How to calculate similarity between the two graphs?

dmlc / dgl

Python package built to ease deep learning on graph, on top of existing DL frameworks.

http://dgl.ai

Apache License 2.0

13.55k stars 3.02k forks source link

How to calculate similarity between the two graphs? #4210

Closed smith-co closed 2 years ago

smith-co commented 2 years ago

I have to learn similarity between graphs using deep learning. I have many samples (~500k) of graphs. Graphs have ~5000 nodes and ~4000 edges in the average.

How can I compute similarity score between two graphs? I am thinking:

convert graphs into vectors using Graph2Vec embedding
then compare them using various similarity calculating techniques like cosine similarity.

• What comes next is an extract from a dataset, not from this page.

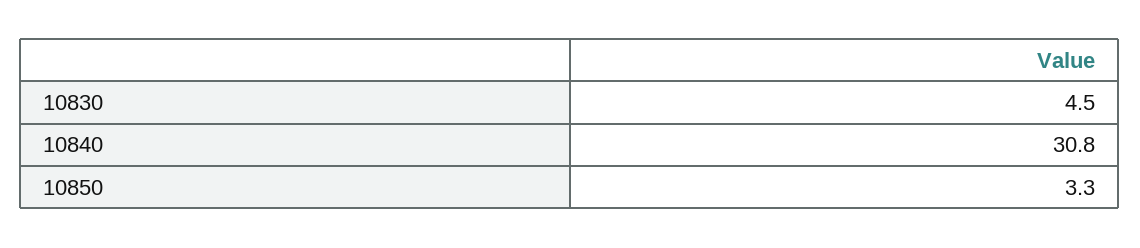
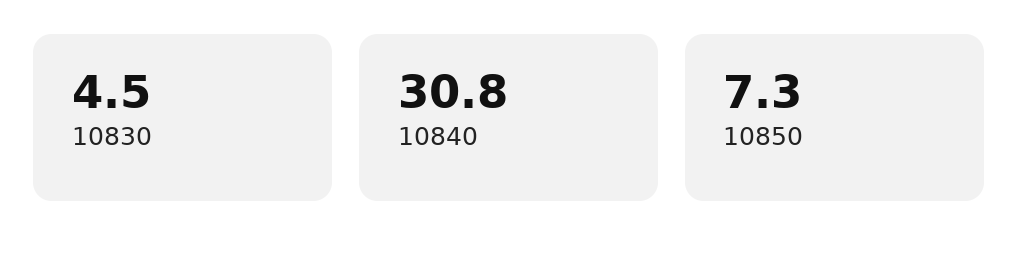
10850: 3.3 -> 7.3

I would really appreciate if I can get some feedback whether this is the correct way to approach this problem or not.

jermainewang commented 2 years ago

Your approach looks right to me but you may want to think about how to train the Graph2Vec model. Specifically, what are the supervision signals to use? Alternatively, you could also consider some non-learning approaches such as graph edit distance.

smith-co commented 2 years ago

Thanks for your response @jermainewang. My dataset is labeled and I know what are the positive and negatives pairs.

I have not completely understood how to achive "what are the supervision signals to use"? Would appreciate your feedback.

jermainewang commented 2 years ago

Then you could design loss to make the graph embeddings of positive pairs closer and negative pairs farther. At a high level, the training algorithm show look like this:

For each pair of graphs g1 and g2,
Feed g1 and g2 to your GNN model to get graph level embedding e1 and e2.
Compute loss(e1, e2, label), where label is 1 if (g1, g2) is positive and 0 if is negative.
Optimize the model and iterate.

To speed up the training, you could batch multiple graphs together. To get graph level embedding, DGL provides a bunch of Global Pooling Layer. For the loss function, there are many options, e.g., ranking loss, marginal loss, etc.

github-actions[bot] commented 2 years ago

This issue has been automatically marked as stale due to lack of activity. It will be closed if no further activity occurs. Thank you

github-actions[bot] commented 2 years ago

This issue is closed due to lack of activity. Feel free to reopen it if you still have questions.